**CONSIGNE:** Dans l'extrait sur la résidence alternée, depuis quelle loi le code civil propose-t-il aux parents la résidence alternée à égalité avec la résidence simple chez l'un d'eux ?

**EXTRAIT DU TEXTE:**

--

La proposition de loi de Philippe Latombe sera-t-elle adoptée par l'Assemblée ? Après avoir lui-même bataillé pour obtenir la garde de ses filles une semaine sur deux, le député MoDem propose que la résidence alternée soit la règle, plutôt que l'exception. Son texte, remanié, fait encore polémique.
L’Assemblée nationale devrait étudier ce jeudi soir une proposition de loi du député Modem Philippe Latombe qui relance le débat sur la résidence alternée.
Seulement 17%, c'est la proportion de couples séparés qui décident de mettre en place la résidence alternée. Un chiffre qui n'est pas différent de la plupart des pays, notamment anglo-saxons, parce que dans les faits, cette solution est impossible à mettre en place.
Intox sur la résidence alternée
Contrairement à ce que clament les associations de défense des pères, la résidence alternée ne manque pas à la loi. Depuis la loi du 4 mars 2002, le code civil propose aux parents la résidence alternée à égalité avec la résidence simple chez l'un des parents, sans privilégier l'une ou l'autre. Dans les faits, selon les chiffres du ministère de la Justice de 2012, 80% des couples arrivent devant le juge en ayant pris leur décision. 10% d'entre eux ne sont pas d'accord et 10% n'ont pas d'avis sur le mode de garde de leurs enfants.
Résultat, il n'y a que 19% des parents qui demandent la résidence alternée (et après des enquêtes sociales, la justice ne l'accorde qu'à 17% d'entre eux) et ainsi, dans près des 3/4 des cas c'est la résidence de la mère que les deux parents ont choisi.
Les freins à la résidence alternée
Le premier, c'est le conflit entre les parents. Un mode de résidence alternée ne peut fonctionner que si les deux parents sont d'accord.
Trop souvent, les enfants sont écartelés entre leurs parents, qui continuent de se dénigrer devant leurs enfants et qui ne s'accordent ni sur la fréquence ni sur la durée de la résidence alternée.

--

**SECTION DES DONNÉES:**
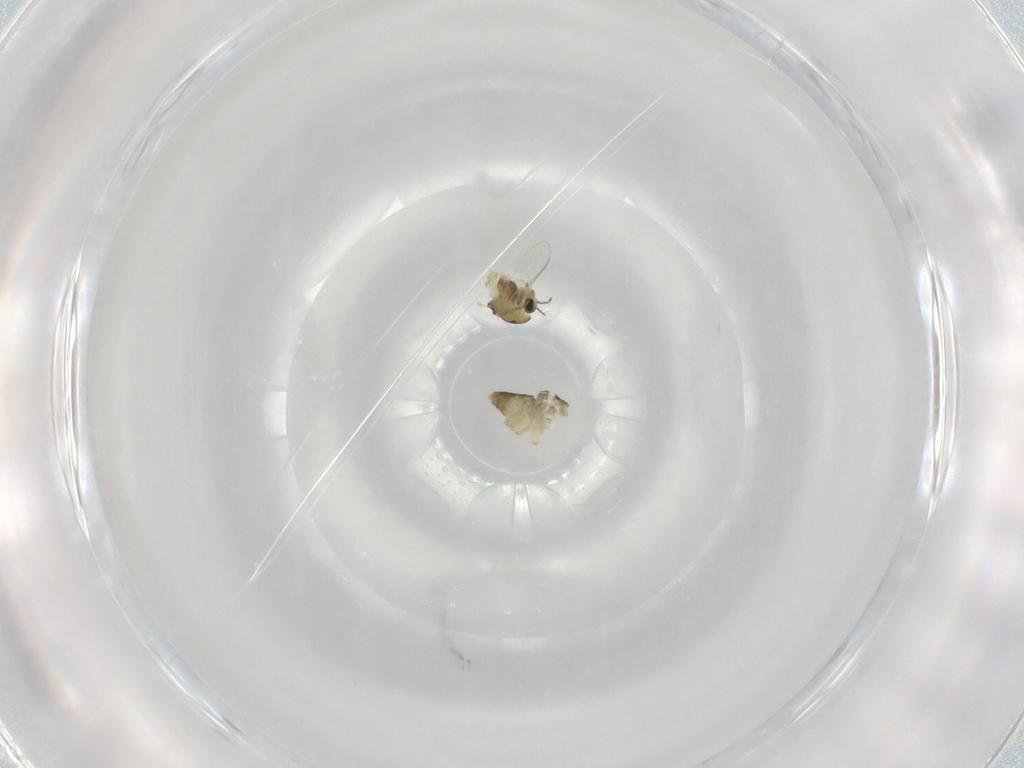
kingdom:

--

**RÉPONSE COMPLÈTE:** Depuis la loi du 4 mars 2002.